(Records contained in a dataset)
........
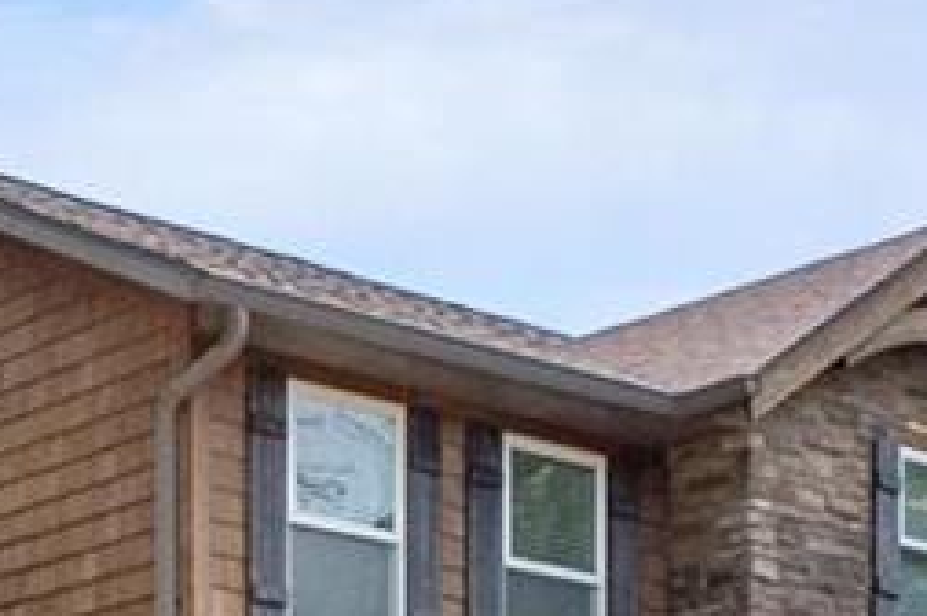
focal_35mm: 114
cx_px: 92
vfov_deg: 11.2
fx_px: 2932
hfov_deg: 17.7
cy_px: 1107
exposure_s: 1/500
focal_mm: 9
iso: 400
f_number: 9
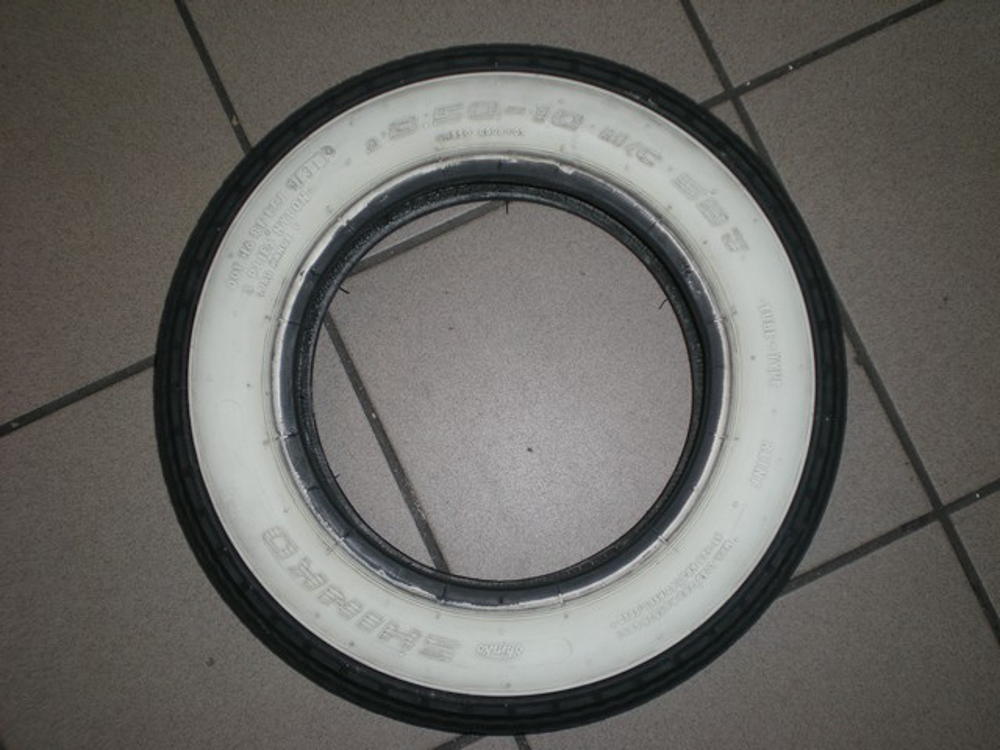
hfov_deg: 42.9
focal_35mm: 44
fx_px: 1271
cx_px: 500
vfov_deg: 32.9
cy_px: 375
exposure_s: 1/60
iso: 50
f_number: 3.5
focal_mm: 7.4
........
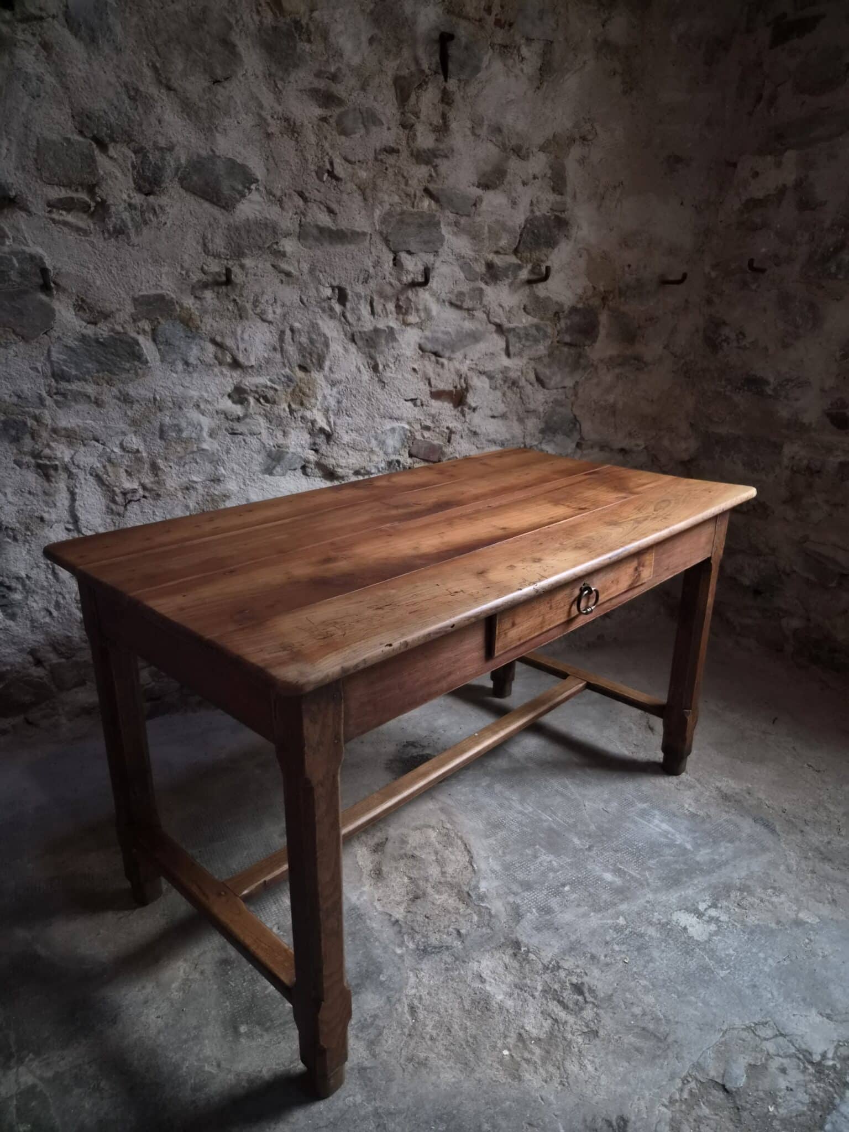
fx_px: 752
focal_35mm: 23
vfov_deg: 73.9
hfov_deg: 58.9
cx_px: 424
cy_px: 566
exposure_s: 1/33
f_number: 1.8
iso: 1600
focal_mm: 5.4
........
#### The problem
For this exercise, transcribe exactly the part of the records above that opens with the line containing "cy_px: 1107" and closes with the one containing "focal_mm: 7.4". Pictures are not part of the copy.

#### Result
cy_px: 1107
exposure_s: 1/500
focal_mm: 9
iso: 400
f_number: 9
hfov_deg: 42.9
focal_35mm: 44
fx_px: 1271
cx_px: 500
vfov_deg: 32.9
cy_px: 375
exposure_s: 1/60
iso: 50
f_number: 3.5
focal_mm: 7.4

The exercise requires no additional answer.